Allergy falls squarely into the class of common disorders caused by interaction between a genetic predisposition and an environmental stimulus. Genetic approaches are revolutionising the treatment of many primary immunodeficiencies, which are caused by single gene defects, but are unlikely to be of therapeutic value in the short term for multifactorial allergic disorders such as asthma, rhinitis and eczema. Nevertheless, advances have been made in our understanding and management of these disorders, which together are among the five most common conditions for which people consult their general practitioners.

Prevention. It is unclear why the incidence of atopic diseases, particularly asthma, is rising so sharply in First World countries. Atopic diseases are associated with the persistence beyond infancy of a strong interleukin-4 (IL-4) dominant response by T cells that favour IgE synthesis and inflammation (TH2, or type 2 helper T cells). The "hygiene hypothesis" attributes this persistence to changes in infant diets (such as sterile water), early and increased use of antibiotics within the first year of life with consequent changes in gut bacterial flora, and reduced incidence of bacterial infections because of cleaner homes, smaller families and use of cleaner and more supervised childcare. The data support the view that a less affluent or rural lifestyle is protective.1 Mechanistically, the hypothesis postulates that a "clean lifestyle" is associated with decreased stimulation of the innate immune system because of less exposure to immunostimulatory DNA sequences (CpG motifs) ubiquitous in environmental bacteria. Vaccine adjuvants and DNA vaccines are under investigation that include these bacterial CpG motifs and drive an immune interferon (IFN-γ) dominant cytokine response by type 1 helper T cells (TH1), thereby inhibiting the allergic phenotype. These approaches and other forms of novel allergen-specific immunotherapy may play a preventive role in the future.

Diagnosis. Diagnosis of allergy is now more precise, with better standardisation of allergen extracts and increasing use of monoclonal antibodies prepared from recombinant allergen proteins. Commercial diagnostic kits using recombinant antigens should become available within the next five years, particularly for conditions such as latex allergy, for which current tests have low diagnostic sensitivity and specificity.2

The causative mutations have been identified for most of the catastrophic sex-linked and autosomal primary immunodeficiencies, such as adenosine deaminase deficiency and severe combined immunodeficiencies, and prenatal diagnosis of these conditions is now available.

Intervention. Some primary immunological disorders resulting from single gene defects can be corrected by gene therapy, largely because the treatment (which would be hazardous if attempted in vivo) can be undertaken ex vivo on cells from the patient's marrow or blood.3 This therapy is available in specialist centres only.

Pharmacotherapy for atopic disorders has advanced over the past five years.4 Long-acting β-agonists for symptom control have been extremely effective additions to the treatment regimens for moderate and severe asthma, and exercise-induced asthma. The leukotriene-receptor antagonists are the first new class of asthma drugs for 25 years. Although their role in asthma is still not fully defined, they may be valuable in other allergic and immunological disorders, such as rhinitis, nasal polyposis and urticaria. Once-daily topical corticosteroid preparations are now available for use in rhinitis, asthma and eczema, providing increased topical potency, low systemic bioavailability and improved compliance.

Allergic inflammatory processes involve multiple cytokines, decreasing the usefulness of antagonists to single cytokines, such as IL-4 and IL-5, or the anti-Th2 cytokine IL-12. IL-10 therapies were initially unsuccessful, but increasing evidence suggests this cytokine is important in effective immunotherapy, possibly by inducing antigen-specific tolerance (anergy) and by promoting a switch from IgE to IgG4 synthesis. Strategies focusing on IL-10 are likely to increase over the next five years.

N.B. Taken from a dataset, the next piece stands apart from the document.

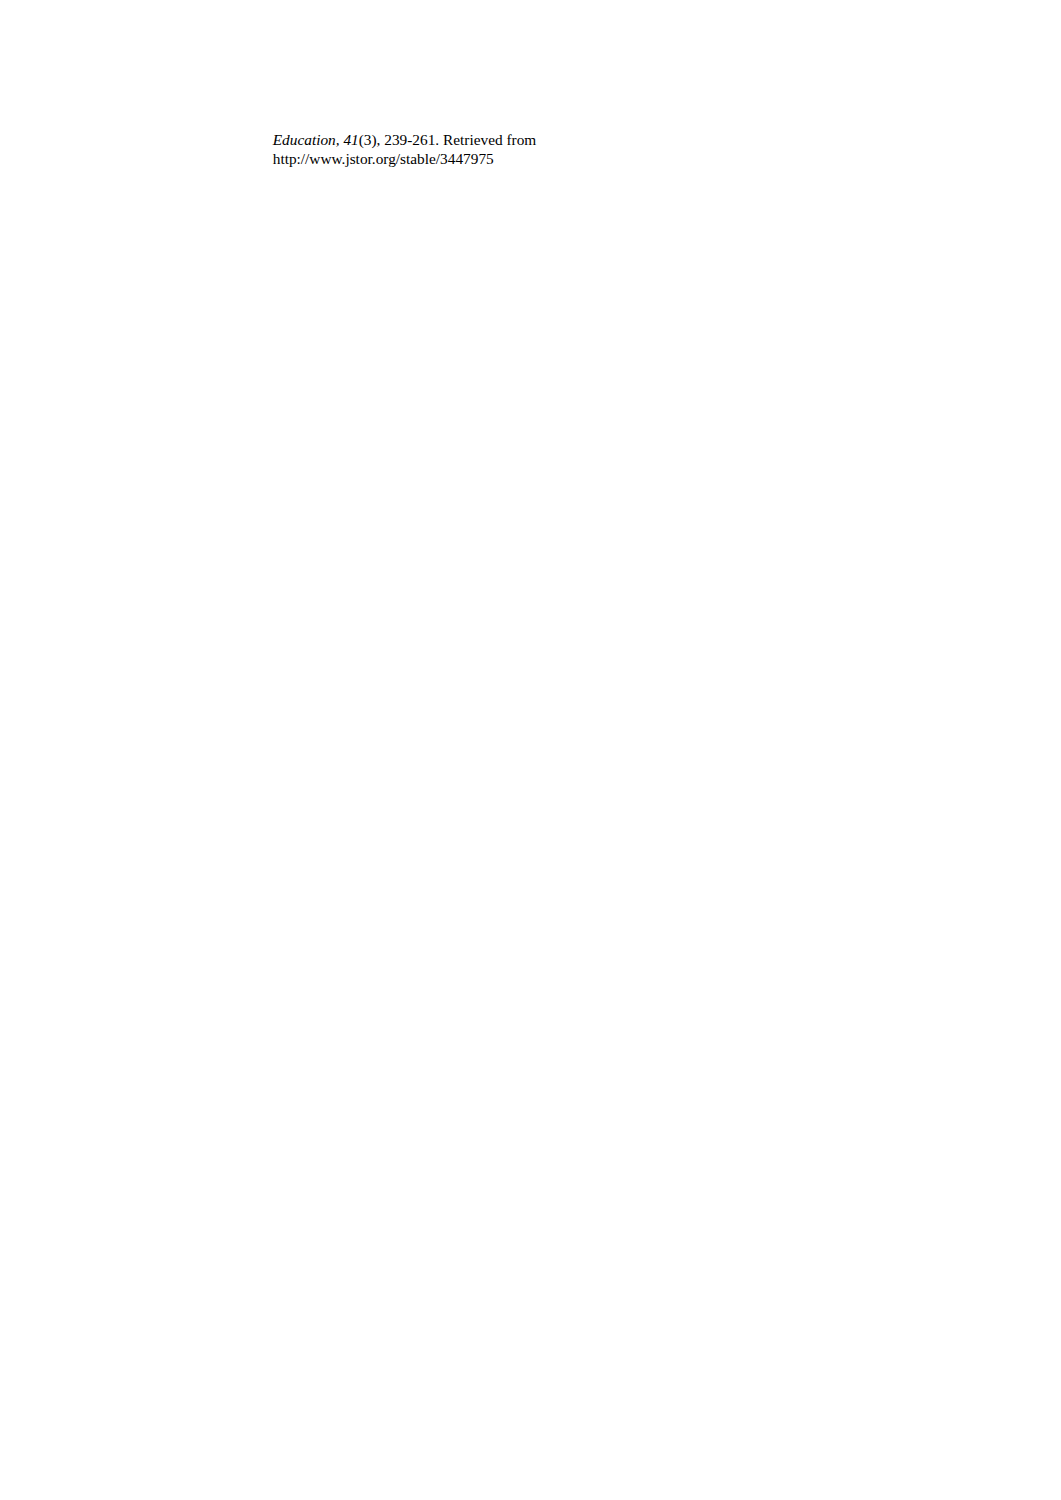Education, 41(3), 239-261. Retrieved from http://www.jstor.org/stable/3447975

More recently, a monoclonal antibody directed against IgE has been developed for human use. This agent has potential for treating patients with multiple sensitivities, who benefit little from conventional allergen-specific immunotherapy. Clinical trials demonstrate that it attenuates both early and late asthmatic responses after allergen challenge. However, it is likely to be expensive. Anti-IgE treatments may play an adjunctive role in enhancing safety during rapid updosing of allergen immunotherapy.

Allergen-specific immunotherapy may modify the natural course of allergic disorders, or even prevent their occurrence, and is attracting a resurgence of interest, particularly for bee-venom, pollen, cat and latex allergy. Research on vaccines containing the allergenic sites that react with T cells, but not IgE-binding sites (to minimise anaphylactic side effects), should result in new specific immunotherapy products within the next five years.5

Nevertheless, the strong environmental influence in atopic disorders suggests that public health intervention strategies are needed in addition to pharmacotherapy. The real advances of the next decade should come from creative combinations of molecular biology, immunology, pharmacology, genomics and proteomics, and allow us to manage allergic and immunological disorders more effectively and safely.